SET PROBLEM A: Output the listing as a numbered list with blank lines omitted, running from its first line up to and including the line with "genus: Proformica". Include no other lines.

** START SOURCE DOCUMENT **

Or the director can pull back and the viewer can see four dominoes fall. Or a hundred. How many dominoes do we need to see to get a sense that there really is a story here? And if it depends, on what does it depend?
Ack. I did it again. That isn't Lin up there. It's me. Marta. Just so you know.
This is such an interesting topic - sometimes it feels like writing is like composing (perhaps more so with poetry?) Rhythm, beats, melodies - answering riffs, the fall of a domino/beat seen from different perspectives. Maybe I'm mixing my references but it's why jazz has always appealed to me because it's like a conversation.
And yet another because of the first two. I always love stories that when you get to the end, you feel as if you've journeyed from one story quite into another by the end, and you're left wondering what the next story is. I always have to go back and inspect that fist domino, because it is many times surprising how it relates to the last domino to fall, and all the dominos in between. But then, I have a fascination with catylizing events when it comes to story structure.
I love this metaphor. I think that's the way I write, like dominoes falling, this action (description, dialog, sentence, word) leads to that one and on to the next. Sometime I wonder what would happen to the story if I changed the one small action. Sometimes I do. Sometimes it takes, sometimes I have to go back some 60 actions to start over.
And as for rules on other planets, since I am writing a Science Fiction novel, I would argue that the rule you bring up is a top notch one to carry into an alien world, to help us believe that it is a real world, just like this one, and maybe just not visible yet.

** END SOURCE DOCUMENT **
** START INFORMATION SHOWN **

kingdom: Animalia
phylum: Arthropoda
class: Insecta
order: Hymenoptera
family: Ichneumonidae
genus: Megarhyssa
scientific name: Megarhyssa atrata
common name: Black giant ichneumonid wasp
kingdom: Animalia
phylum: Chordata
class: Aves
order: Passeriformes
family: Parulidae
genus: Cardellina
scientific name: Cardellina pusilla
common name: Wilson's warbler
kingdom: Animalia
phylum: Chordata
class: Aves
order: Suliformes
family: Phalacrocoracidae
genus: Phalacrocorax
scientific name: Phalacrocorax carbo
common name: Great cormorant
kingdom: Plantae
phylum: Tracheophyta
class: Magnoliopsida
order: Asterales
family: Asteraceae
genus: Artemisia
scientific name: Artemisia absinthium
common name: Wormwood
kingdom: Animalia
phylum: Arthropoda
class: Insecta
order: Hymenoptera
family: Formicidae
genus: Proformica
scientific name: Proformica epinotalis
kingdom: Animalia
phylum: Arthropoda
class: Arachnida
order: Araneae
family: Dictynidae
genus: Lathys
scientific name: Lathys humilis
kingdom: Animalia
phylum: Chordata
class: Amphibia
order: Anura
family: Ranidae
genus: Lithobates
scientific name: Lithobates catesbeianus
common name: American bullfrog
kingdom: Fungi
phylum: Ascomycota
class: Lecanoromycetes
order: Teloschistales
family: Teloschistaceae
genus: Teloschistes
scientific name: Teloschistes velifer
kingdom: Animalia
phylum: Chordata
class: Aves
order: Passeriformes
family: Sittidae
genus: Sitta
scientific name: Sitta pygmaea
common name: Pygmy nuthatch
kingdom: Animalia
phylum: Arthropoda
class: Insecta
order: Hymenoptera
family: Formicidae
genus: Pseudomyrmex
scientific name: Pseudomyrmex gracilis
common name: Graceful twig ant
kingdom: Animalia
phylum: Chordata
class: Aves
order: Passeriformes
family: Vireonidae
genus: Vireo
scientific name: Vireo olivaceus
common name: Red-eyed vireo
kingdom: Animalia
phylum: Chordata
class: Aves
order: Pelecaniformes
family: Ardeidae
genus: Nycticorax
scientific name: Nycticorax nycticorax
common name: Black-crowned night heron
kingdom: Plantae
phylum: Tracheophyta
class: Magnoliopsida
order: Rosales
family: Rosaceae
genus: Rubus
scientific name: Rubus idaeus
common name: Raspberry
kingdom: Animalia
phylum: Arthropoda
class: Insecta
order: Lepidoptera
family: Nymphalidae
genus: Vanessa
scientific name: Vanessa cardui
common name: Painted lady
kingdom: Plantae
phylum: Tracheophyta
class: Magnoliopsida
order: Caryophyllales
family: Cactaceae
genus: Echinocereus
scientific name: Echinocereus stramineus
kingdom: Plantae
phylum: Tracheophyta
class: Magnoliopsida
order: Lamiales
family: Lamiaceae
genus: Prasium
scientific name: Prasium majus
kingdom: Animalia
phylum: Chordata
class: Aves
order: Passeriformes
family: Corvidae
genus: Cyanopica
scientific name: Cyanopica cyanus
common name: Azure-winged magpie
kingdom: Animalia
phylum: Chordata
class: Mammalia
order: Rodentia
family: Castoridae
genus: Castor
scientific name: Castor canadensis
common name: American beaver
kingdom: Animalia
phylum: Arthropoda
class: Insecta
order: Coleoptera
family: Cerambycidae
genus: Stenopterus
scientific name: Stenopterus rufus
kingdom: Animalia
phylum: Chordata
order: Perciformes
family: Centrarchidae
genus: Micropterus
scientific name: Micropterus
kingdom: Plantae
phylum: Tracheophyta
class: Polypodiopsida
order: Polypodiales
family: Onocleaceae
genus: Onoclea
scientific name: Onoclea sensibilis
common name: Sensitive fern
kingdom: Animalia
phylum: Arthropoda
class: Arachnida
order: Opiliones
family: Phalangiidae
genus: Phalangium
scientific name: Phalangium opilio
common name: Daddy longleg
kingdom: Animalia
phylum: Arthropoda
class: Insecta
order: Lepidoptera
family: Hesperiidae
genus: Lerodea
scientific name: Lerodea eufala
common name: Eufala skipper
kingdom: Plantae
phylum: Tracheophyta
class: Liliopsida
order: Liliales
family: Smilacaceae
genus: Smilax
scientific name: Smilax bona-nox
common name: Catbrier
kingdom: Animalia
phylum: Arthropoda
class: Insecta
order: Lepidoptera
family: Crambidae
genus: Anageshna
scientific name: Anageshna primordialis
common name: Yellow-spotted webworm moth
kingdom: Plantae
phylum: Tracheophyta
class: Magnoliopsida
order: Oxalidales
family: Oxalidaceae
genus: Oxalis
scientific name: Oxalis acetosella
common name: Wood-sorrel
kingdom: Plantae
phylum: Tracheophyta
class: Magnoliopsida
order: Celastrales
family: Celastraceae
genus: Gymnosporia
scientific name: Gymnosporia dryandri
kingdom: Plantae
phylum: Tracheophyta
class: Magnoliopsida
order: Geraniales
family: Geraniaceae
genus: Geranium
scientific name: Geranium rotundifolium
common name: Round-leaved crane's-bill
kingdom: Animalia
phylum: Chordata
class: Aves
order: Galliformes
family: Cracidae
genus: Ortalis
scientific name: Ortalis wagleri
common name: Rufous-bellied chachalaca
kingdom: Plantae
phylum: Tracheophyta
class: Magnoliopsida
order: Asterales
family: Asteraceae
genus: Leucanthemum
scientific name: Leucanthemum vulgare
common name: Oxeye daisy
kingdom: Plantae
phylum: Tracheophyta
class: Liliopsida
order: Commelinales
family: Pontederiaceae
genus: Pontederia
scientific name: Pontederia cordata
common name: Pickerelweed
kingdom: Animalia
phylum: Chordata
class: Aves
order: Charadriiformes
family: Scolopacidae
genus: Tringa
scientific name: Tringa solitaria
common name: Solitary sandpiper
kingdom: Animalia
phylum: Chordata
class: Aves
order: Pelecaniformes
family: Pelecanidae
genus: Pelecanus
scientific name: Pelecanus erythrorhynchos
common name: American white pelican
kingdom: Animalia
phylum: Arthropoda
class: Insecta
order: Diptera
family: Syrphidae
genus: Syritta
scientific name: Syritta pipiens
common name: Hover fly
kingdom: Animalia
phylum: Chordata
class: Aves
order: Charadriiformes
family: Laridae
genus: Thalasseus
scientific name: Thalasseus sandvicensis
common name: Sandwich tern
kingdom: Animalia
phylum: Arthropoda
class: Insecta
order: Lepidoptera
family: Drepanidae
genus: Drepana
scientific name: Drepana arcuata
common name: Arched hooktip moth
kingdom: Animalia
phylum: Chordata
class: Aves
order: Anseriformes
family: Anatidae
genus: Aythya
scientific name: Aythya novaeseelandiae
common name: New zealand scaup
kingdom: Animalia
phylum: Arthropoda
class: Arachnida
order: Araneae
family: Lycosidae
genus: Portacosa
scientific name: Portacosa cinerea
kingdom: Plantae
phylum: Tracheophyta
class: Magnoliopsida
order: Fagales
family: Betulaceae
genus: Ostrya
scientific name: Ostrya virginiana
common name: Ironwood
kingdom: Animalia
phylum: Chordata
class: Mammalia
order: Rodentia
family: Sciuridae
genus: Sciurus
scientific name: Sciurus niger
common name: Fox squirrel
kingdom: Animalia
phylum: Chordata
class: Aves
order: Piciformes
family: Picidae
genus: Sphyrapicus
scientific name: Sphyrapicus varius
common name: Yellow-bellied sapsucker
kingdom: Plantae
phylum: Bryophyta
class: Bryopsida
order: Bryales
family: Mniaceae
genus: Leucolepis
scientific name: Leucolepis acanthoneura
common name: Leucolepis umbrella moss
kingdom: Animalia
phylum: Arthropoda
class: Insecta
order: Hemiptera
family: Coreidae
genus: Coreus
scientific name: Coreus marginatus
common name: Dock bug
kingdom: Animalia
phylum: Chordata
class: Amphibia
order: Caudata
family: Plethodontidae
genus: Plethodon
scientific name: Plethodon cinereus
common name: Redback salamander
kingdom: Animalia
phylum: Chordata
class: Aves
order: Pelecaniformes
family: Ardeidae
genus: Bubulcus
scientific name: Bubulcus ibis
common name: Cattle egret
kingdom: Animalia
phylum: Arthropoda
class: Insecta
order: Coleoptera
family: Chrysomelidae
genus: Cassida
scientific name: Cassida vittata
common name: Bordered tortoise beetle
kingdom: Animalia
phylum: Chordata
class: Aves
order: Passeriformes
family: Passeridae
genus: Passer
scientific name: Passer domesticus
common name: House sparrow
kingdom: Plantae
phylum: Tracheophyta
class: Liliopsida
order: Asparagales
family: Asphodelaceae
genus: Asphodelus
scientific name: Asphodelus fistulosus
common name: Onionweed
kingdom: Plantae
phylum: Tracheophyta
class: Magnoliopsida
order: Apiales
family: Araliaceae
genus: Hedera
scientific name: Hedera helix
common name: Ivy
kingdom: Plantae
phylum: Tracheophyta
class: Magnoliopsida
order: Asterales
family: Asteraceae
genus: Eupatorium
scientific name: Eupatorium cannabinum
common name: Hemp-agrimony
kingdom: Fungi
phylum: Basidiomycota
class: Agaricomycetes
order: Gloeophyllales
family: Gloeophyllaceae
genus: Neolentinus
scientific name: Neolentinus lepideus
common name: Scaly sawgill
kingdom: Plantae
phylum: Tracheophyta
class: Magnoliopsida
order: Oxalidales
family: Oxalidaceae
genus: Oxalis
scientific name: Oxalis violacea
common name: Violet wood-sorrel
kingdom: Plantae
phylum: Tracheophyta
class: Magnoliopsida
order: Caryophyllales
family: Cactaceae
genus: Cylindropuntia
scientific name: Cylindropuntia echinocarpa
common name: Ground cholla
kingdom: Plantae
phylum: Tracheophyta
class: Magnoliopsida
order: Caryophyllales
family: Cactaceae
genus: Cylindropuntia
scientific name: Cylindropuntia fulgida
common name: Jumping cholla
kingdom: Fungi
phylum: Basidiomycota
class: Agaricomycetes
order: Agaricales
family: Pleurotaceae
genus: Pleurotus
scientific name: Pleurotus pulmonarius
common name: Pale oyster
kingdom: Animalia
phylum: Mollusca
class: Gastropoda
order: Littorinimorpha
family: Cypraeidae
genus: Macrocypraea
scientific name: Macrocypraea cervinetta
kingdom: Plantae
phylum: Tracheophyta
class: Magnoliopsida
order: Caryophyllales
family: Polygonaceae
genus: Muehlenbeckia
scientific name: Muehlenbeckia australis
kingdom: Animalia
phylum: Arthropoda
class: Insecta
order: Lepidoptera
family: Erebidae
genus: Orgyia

** END INFORMATION SHOWN **

SET PROBLEM B: Copy the passage from the discussion of dominoes and story structure word for word, from "Or the director" up to and including "like a conversation.".

FINAL ANSWER A:
1. kingdom: Animalia
2. phylum: Arthropoda
3. class: Insecta
4. order: Hymenoptera
5. family: Ichneumonidae
6. genus: Megarhyssa
7. scientific name: Megarhyssa atrata
8. common name: Black giant ichneumonid wasp
9. kingdom: Animalia
10. phylum: Chordata
11. class: Aves
12. order: Passeriformes
13. family: Parulidae
14. genus: Cardellina
15. scientific name: Cardellina pusilla
16. common name: Wilson's warbler
17. kingdom: Animalia
18. phylum: Chordata
19. class: Aves
20. order: Suliformes
21. family: Phalacrocoracidae
22. genus: Phalacrocorax
23. scientific name: Phalacrocorax carbo
24. common name: Great cormorant
25. kingdom: Plantae
26. phylum: Tracheophyta
27. class: Magnoliopsida
28. order: Asterales
29. family: Asteraceae
30. genus: Artemisia
31. scientific name: Artemisia absinthium
32. common name: Wormwood
33. kingdom: Animalia
34. phylum: Arthropoda
35. class: Insecta
36. order: Hymenoptera
37. family: Formicidae
38. genus: Proformica

FINAL ANSWER B:
Or the director can pull back and the viewer can see four dominoes fall. Or a hundred. How many dominoes do we need to see to get a sense that there really is a story here? And if it depends, on what does it depend?
Ack. I did it again. That isn't Lin up there. It's me. Marta. Just so you know.
This is such an interesting topic - sometimes it feels like writing is like composing (perhaps more so with poetry?) Rhythm, beats, melodies - answering riffs, the fall of a domino/beat seen from different perspectives. Maybe I'm mixing my references but it's why jazz has always appealed to me because it's like a conversation.